> Required task
Return each of the lines below word for word, in the same order.

BEGIN Listed records

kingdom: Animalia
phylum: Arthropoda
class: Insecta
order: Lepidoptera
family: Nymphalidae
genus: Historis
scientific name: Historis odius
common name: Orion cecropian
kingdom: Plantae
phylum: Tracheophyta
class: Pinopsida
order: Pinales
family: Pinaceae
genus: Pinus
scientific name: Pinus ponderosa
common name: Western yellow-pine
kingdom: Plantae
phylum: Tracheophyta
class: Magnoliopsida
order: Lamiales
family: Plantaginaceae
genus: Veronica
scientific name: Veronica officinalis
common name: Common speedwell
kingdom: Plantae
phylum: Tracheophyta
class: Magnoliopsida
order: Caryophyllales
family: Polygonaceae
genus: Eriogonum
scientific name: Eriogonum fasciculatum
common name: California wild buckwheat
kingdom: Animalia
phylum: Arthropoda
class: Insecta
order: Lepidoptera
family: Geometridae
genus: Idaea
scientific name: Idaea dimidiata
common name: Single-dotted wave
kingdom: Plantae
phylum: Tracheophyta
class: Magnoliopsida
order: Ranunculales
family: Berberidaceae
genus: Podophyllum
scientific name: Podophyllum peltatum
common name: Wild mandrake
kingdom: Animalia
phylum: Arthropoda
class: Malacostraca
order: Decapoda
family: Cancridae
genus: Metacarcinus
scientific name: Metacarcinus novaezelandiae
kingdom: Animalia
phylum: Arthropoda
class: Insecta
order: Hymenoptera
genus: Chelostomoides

END Listed records

> Answer below
kingdom: Animalia
phylum: Arthropoda
class: Insecta
order: Lepidoptera
family: Nymphalidae
genus: Historis
scientific name: Historis odius
common name: Orion cecropian
kingdom: Plantae
phylum: Tracheophyta
class: Pinopsida
order: Pinales
family: Pinaceae
genus: Pinus
scientific name: Pinus ponderosa
common name: Western yellow-pine
kingdom: Plantae
phylum: Tracheophyta
class: Magnoliopsida
order: Lamiales
family: Plantaginaceae
genus: Veronica
scientific name: Veronica officinalis
common name: Common speedwell
kingdom: Plantae
phylum: Tracheophyta
class: Magnoliopsida
order: Caryophyllales
family: Polygonaceae
genus: Eriogonum
scientific name: Eriogonum fasciculatum
common name: California wild buckwheat
kingdom: Animalia
phylum: Arthropoda
class: Insecta
order: Lepidoptera
family: Geometridae
genus: Idaea
scientific name: Idaea dimidiata
common name: Single-dotted wave
kingdom: Plantae
phylum: Tracheophyta
class: Magnoliopsida
order: Ranunculales
family: Berberidaceae
genus: Podophyllum
scientific name: Podophyllum peltatum
common name: Wild mandrake
kingdom: Animalia
phylum: Arthropoda
class: Malacostraca
order: Decapoda
family: Cancridae
genus: Metacarcinus
scientific name: Metacarcinus novaezelandiae
kingdom: Animalia
phylum: Arthropoda
class: Insecta
order: Hymenoptera
genus: Chelostomoides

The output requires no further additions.